Molly Tuttle & Golden Highway – City of Gold. Tuttle took a giant leap into the contemporary bluegrass honor roll with last year’s Crooked Tree. Once again working with producer and dobro master Jerry Douglas, she opted this time for an organic band album instead of an all-star session. This works well because a) her band is pretty top flight, and she is one of the best guitarists in the game, and b) her focus is on presenting songs rather than virtuosity. And what songs they are. An epic look at California during the Great Gold Rush; an ode to allowing marijuana sales in her home state; an update of Alice in Wonderland that puts young Alice into bluegrass wonderland (perhaps related to the previous song I mentioned); several songs about love in various states of success (including an unlikely but wonderful duet with Dave Matthews); a bit about the rigors of touring; and a frightening and devastating look at a young pregnant woman’s options in the post-Dobbs world in which we live. Great singing, great playing, great songs.
The Midnight Callers – Rattled Humming Heart. You’d swear you should have heard Casey Kasem talking about the number of weeks they’ve spent on the top 40, or you’ve seen them on The Midnight Special or Don Kirshner’s Rock Concert. This New York foursome has assimilated the best proto-power pop bands of the 70s – the Sweet, the Raspberries, Badfinger, Cheap Trick – and the 60s – the Beatles, the Who. It’s two guitars, bass, and drums all the way (with one song having a brief keyboard part), and all four of these guys sing beautiful harmonies. With a knack for coming up with huge hooks and guitar riffs, the Midnight Callers have to be among the finest revivalists this pseudo-genre has ever had.

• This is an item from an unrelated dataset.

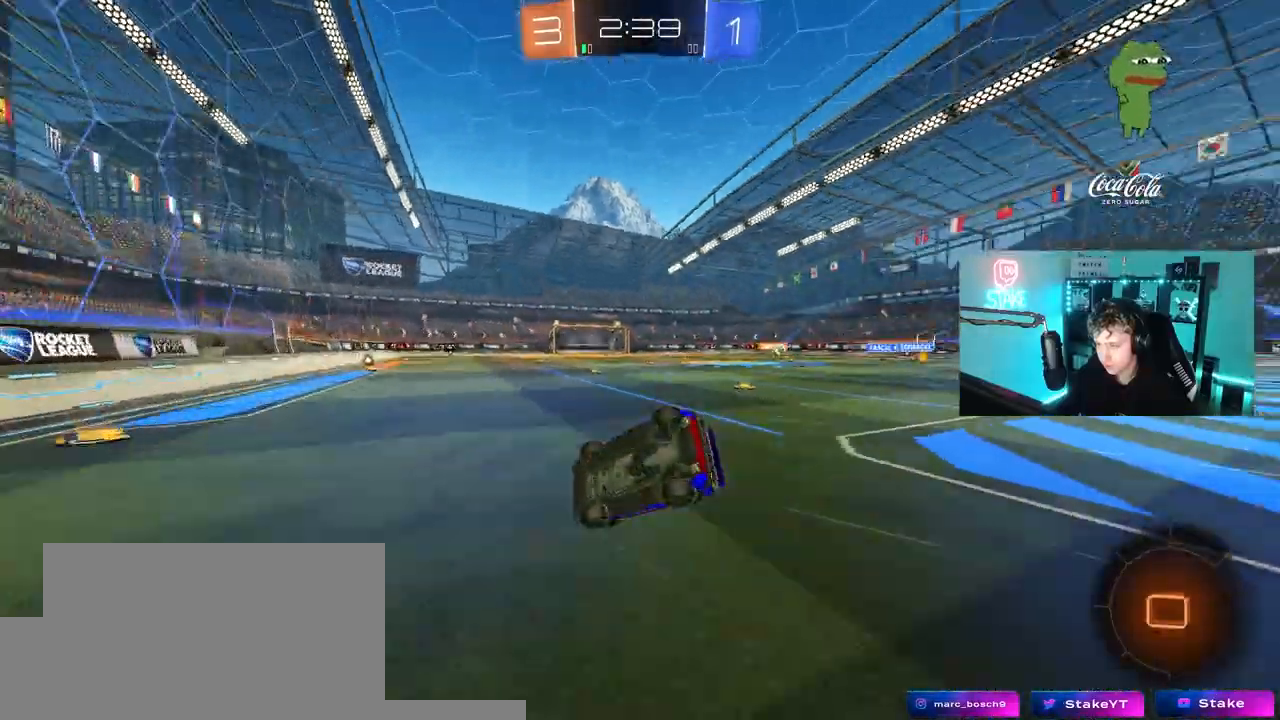
{"keys": ["d", "s"], "mouse": [], "mouse_move": "still", "events": [[50, "s", "up"], [100, "space", "up"], [233, "s", "down"], [467, "shift", "up"]]}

Isach Skeidsvoll – Dance to Summon. Don’t be fooled. The first 1:20 of this record is just shaking and rattling percussion instruments which calls to mind a quiet night in a swamp where the frogs and crickets are lazing about rather than seriously making noise. But then this Norwegian piano player starts rumbling a repeated riff for another minute and a half before suddenly this gigantic full band sound (which is really three saxophones, pocket trumpet, bass, and drums) pumps its own version of that riff. Skeidsvoll writes remarkably catchy jazz tunes which give his bandmates lots of room to blow wild on their solos. The ensemble playing is magnificent – I’m always hooked by a band with a baritone sax. The solos are terrific. Whether a three minute hookish gem or a fourteen minute trip around sonic possibilities, every one of these six cuts demands closer study even as it taps all the pleasure centers.